Para Nóbrega Junior, fica evidente a influência de uma ideologia discriminatória no período pós-abolição. O fator racial era extremamente relevante para as decisões em políticas públicas, como conta o pesquisador. “Naquele momento, mesmo os contratos de trabalho eram diferenciados, com vantagens exclusivas para os imigrantes brancos que não existiam para os ex-escravos negros.” O Estado de São Paulo passava por um processo de tentativa de “branqueamento” de sua população. Tanto que não apenas os grandes fazendeiros, mas também o governo do Estado de São Paulo, financiaram a vinda de imigrantes europeus tendo como critério dentro da lei fatores raciais relacionados com a origem dos trabalhadores. A legislação estabelecia políticas públicas de incentivo exclusivas, como para a propriedade da terra, moradia e serviços municipais, em detrimento da população negra. Segundo o cientista social, as evidências apontam para a força da mentalidade discriminatória da elite paulista na época, que adotava um pensamento “eugenista”, no qual tudo de origem africana era considerado inferior.

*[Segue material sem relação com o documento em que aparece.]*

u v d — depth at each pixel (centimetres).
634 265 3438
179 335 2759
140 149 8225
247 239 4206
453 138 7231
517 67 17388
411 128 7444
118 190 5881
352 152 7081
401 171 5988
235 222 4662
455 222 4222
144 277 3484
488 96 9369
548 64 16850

“A Redenção de Cam”, Modesto Brocos (1895). A obra vencedora da medalha de ouro do Salão Nacional de Belas Artes do Brasil em 1895 de Modesto Brocos. Nela, intitulada “A Redenção de Cam”, o ideal eugenista de melhoramento racial pela introdução de formas embranquecedoras de miscigenação está retratada e, como descrito pelo próprio título da obra, se trataria de uma forma de redimir o país e seu povo em direção a um futuro mais europeu e menos africano em termos raciais Na obra, mesmo entre as formas de miscigenação, o ideal seria que as novas gerações perdessem com o tempo suas características africanas e caminhassem para um futuro mais branco e europeu. Foto: Domínio público

De escravocratas a coronéis

A extensão do poder político dos grandes proprietários de terra e escravos não se limitou ao período escravocrata, tendo influenciado a própria organização do Partido Republicano Paulista (PRP). Mesmo após a abolição, essa elite continuou exercendo influência direta nas administrações públicas municipais, utilizando seu poder de direcionamento dos recursos públicos locais para obter o apoio de setores mais amplos das elites coronelísticas, que controlavam os votos nas localidades. De acordo com Nóbrega Junior, embora um “coronel” pudesse controlar apenas uma quantidade limitada de votos, o poder de controle político sobre as administrações municipais passou a ter também uma dimensão partidária, e passou a ser utilizado para canalizar recursos públicos e aumentar a capacidade de mais coronéis em obter uma quantidade maior dos chamados “votos de cabresto”.

De acordo com Nóbrega Junior, a pesquisa evidencia a mobilização de recursos para a mobilização eleitoral, em um contexto de dificuldades do Partido Republicano Paulista (PRP) em manter a hegemonia política do Estado. A influência do PRP foi decisiva para influenciar as administrações das câmaras municipais a canalizar recursos para atender os coronéis das cidades, principalmente após as eleições de 1910, em que houve a derrota do candidato apoiado pelo partido, Rui Barbosa. “A partir de 1912, as dificuldades políticas em manter a hegemonia do PRP, especialmente no Legislativo nacional, levaram a uma mobilização ainda maior de recursos públicos locais para obter mais apoio e, consequentemente, mais votos para fortalecer candidatos do partido.”